Hann said Journey to Bethlehem is not a play but a self-guided tour. Visitors can stop by whatever stations they wish, and if, for example, they just want to sit with the carollers and enjoy a sing-along, that’s fine.
“We’re just feeling that in this time of such worldwide strife... this is a way where we’re just going to come together and enjoy simple joy,” said Hann.
The actors don’t have lines per se, but they will have characters to play.
For Ann MacArthur, who is helping co-ordinate costumes and props, the event has been a joy to work on since the get-go. She’s excited to see it all come together.
“It’s relaxed. It’s creative. It allows us to be part of the greater community but with no stress. We don’t have any lines,” said MacArthur, smiling.
The trio said the response they’ve received from the community at large has been positive.
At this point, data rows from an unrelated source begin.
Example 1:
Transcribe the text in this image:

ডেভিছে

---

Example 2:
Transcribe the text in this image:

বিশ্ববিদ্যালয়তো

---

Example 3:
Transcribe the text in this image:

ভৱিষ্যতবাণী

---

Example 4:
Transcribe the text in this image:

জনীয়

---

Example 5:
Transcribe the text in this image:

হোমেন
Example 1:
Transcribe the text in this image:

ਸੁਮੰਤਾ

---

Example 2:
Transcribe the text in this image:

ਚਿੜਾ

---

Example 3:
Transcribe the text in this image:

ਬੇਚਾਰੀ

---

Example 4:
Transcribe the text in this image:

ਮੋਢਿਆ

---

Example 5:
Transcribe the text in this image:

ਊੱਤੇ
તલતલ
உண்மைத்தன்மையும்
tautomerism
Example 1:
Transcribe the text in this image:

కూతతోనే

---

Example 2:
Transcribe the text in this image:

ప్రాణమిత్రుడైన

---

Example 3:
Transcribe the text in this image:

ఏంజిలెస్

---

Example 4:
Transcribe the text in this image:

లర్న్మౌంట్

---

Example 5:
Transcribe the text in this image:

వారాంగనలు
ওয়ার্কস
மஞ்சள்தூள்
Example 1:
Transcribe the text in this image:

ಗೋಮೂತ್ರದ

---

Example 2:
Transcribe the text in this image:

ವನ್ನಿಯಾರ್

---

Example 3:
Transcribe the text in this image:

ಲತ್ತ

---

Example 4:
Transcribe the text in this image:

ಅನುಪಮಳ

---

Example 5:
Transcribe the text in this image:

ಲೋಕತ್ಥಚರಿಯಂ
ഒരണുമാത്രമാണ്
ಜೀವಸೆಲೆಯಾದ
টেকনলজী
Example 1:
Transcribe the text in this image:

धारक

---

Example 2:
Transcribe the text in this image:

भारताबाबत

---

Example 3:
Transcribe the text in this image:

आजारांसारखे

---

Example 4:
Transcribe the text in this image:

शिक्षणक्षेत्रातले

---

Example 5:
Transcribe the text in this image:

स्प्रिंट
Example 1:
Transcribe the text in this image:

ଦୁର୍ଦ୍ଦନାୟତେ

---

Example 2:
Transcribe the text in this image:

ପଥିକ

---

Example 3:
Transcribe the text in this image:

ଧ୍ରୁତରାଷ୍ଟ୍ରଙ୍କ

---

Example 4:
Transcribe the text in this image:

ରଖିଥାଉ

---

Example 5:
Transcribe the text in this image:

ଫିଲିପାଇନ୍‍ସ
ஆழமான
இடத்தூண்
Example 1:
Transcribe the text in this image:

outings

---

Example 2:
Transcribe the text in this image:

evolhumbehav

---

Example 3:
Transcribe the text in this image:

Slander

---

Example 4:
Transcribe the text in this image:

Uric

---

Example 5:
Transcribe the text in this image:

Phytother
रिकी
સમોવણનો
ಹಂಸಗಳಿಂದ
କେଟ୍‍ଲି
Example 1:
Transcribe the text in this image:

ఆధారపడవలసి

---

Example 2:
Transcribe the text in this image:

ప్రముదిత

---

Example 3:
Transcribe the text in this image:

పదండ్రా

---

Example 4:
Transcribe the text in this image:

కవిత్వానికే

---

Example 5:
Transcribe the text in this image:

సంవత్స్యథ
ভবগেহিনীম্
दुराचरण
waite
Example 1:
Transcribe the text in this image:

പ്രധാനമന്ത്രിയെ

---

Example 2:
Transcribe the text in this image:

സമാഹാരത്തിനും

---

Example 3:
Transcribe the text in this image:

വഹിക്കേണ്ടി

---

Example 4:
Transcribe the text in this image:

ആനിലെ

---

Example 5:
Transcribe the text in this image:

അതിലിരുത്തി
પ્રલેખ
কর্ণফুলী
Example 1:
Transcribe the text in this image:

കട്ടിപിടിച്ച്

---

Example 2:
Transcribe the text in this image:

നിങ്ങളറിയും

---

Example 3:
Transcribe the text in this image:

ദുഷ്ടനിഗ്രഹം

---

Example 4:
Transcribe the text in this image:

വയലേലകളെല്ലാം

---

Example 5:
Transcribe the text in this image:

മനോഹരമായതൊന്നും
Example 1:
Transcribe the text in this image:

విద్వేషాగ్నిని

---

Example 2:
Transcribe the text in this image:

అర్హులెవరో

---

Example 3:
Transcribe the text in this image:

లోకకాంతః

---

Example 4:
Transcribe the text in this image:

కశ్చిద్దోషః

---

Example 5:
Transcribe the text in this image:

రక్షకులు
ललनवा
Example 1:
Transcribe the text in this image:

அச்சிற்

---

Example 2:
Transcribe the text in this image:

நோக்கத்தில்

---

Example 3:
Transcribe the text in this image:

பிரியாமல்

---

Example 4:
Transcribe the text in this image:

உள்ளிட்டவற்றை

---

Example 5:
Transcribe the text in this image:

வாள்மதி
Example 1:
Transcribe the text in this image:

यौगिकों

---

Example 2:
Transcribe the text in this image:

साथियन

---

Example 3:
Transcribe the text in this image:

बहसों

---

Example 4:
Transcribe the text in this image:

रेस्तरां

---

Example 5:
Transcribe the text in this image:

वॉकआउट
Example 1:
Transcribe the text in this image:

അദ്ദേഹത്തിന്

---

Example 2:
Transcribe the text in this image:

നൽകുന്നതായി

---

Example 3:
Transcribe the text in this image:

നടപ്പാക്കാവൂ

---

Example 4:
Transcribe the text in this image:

They say people are looking for something that isn’t commercialized in order to celebrate the holiday.
“There are people who are still looking for Disney World and big trips but I think there’s a lot of families that are out there that are saying, ‘we want basic again, we don’t want life to be stressful; we want to find out what’s important to us; we want the family to be important; we want to feel connected to the generations,’” said Hann.
He says Journey to Bethlehem is the perfect fit for someone looking for a relaxed atmosphere where the true meaning of the holiday might be discovered.
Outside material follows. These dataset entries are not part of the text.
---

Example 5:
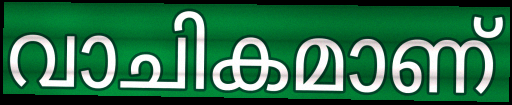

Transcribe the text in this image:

വാചികമാണ്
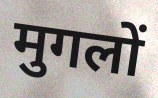
मुगलों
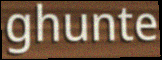
ghunte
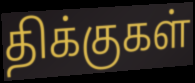
திக்குகள்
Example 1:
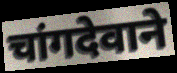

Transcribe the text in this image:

चांगदेवाने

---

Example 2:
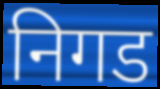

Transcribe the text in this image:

निगड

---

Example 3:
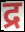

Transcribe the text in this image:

द्र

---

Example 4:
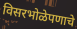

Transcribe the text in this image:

विसरभोळेपणाचे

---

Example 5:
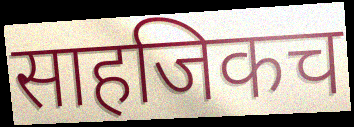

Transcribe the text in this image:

साहजिकच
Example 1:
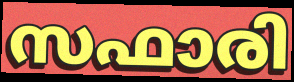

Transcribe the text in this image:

സഫാരി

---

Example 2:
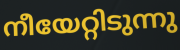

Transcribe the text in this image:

നീയേറ്റിടുന്നു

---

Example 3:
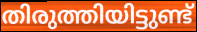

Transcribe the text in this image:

തിരുത്തിയിട്ടുണ്ട്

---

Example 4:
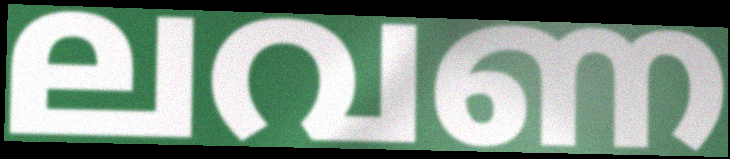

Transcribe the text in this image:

ലവണ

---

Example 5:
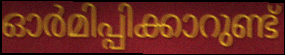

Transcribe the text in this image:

ഓർമിപ്പിക്കാറുണ്ട്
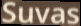
Suvas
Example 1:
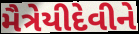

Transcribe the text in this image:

મૈત્રેયીદેવીને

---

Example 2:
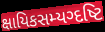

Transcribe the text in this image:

ક્ષાયિકસમ્યગ્દષ્ટિ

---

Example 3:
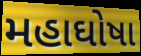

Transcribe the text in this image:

મહાઘોષા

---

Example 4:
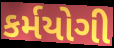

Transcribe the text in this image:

કર્મયોગી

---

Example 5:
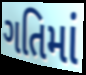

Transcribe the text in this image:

ગતિમાં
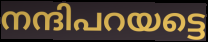
നന്ദിപറയട്ടെ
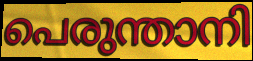
പെരുന്താനി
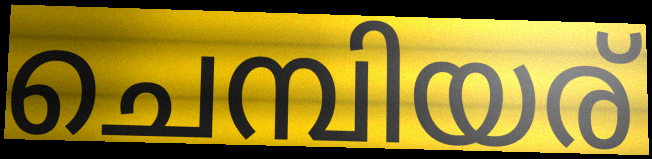
ചെമ്പിയര്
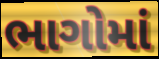
ભાગોમાં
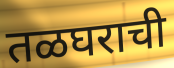
तळघराची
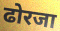
ढोरजा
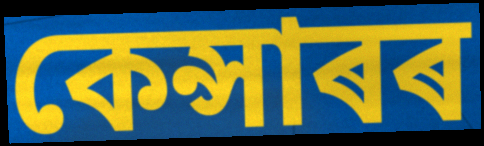
কেন্সাৰৰ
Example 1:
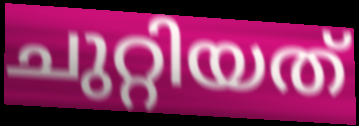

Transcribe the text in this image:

ചുറ്റിയത്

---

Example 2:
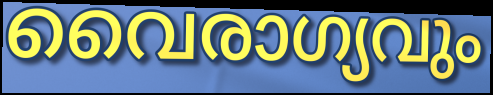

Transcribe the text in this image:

വൈരാഗ്യവും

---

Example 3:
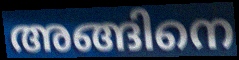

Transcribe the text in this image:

അങ്ങിനെ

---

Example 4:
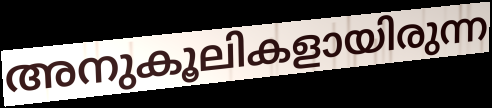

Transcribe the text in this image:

അനുകൂലികളായിരുന്ന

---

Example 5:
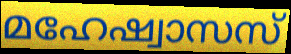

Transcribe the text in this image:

മഹേഷ്വാസസ്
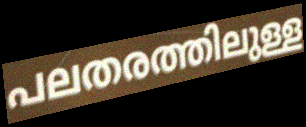
പലതരത്തിലുള്ള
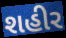
શહીર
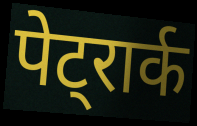
पेट्रार्क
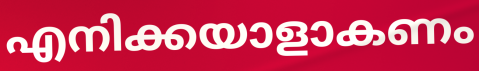
എനിക്കയാളാകണം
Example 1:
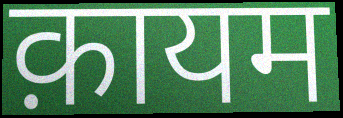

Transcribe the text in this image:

क़ायम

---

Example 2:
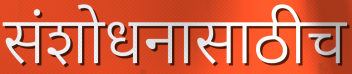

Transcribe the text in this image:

संशोधनासाठीच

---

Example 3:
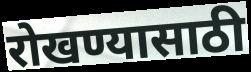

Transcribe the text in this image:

रोखण्यासाठी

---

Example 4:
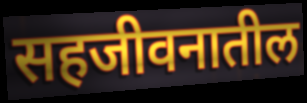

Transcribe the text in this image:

सहजीवनातील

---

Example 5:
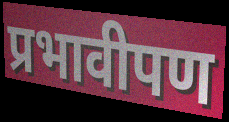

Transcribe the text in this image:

प्रभावीपण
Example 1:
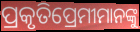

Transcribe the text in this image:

ପ୍ରକୃତିପ୍ରେମୀମାନଙ୍କୁ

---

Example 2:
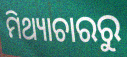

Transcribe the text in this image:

ମିଥ୍ୟାଚାରରୁ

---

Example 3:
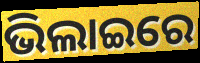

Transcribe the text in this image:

ଭିଲାଇରେ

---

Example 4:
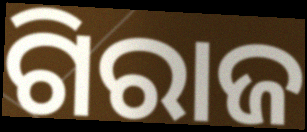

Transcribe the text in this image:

ଗିରାଜ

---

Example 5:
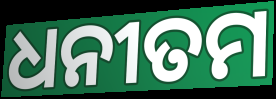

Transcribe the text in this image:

ଧନୀତମ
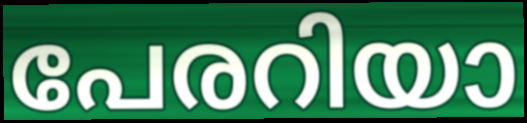
പേരറിയാ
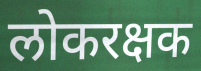
लोकरक्षक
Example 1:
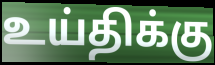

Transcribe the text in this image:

உய்திக்கு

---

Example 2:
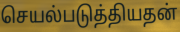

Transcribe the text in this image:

செயல்படுத்தியதன்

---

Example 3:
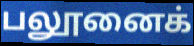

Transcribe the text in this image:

பலூனைக்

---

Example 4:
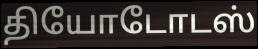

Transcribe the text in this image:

தியோடோடஸ்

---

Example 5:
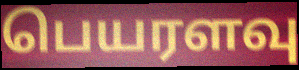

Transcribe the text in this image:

பெயரளவு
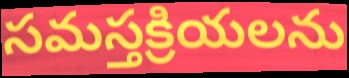
సమస్తక్రియలను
“There’s no grab bags; you’re not going to win money. It’s as simple as can be,” said Hann.
“I think our life is so complicated and the world has become so complicated that we’re craving for simple and we’re craving for some inner joy and peace," he said.
“If we can make that happen, then I think we have accomplished an incredible mission in this time of year.”
If you go
What: Journey to Bethlehem, a walk-through event to experience the story of the first Christmas. There will be live animals, actors, carolling and free hot chocolate and cookies.
When: Dec. 14 and Dec. 15 from 6-7:30 p.m.
Where: Windsor United Church parking lot, 613 King St.; entrance is on Wentworth Street and exit is on St. John Street.
Cost: Freewill donation in support of the Windsor-West Hants School Breakfast Program.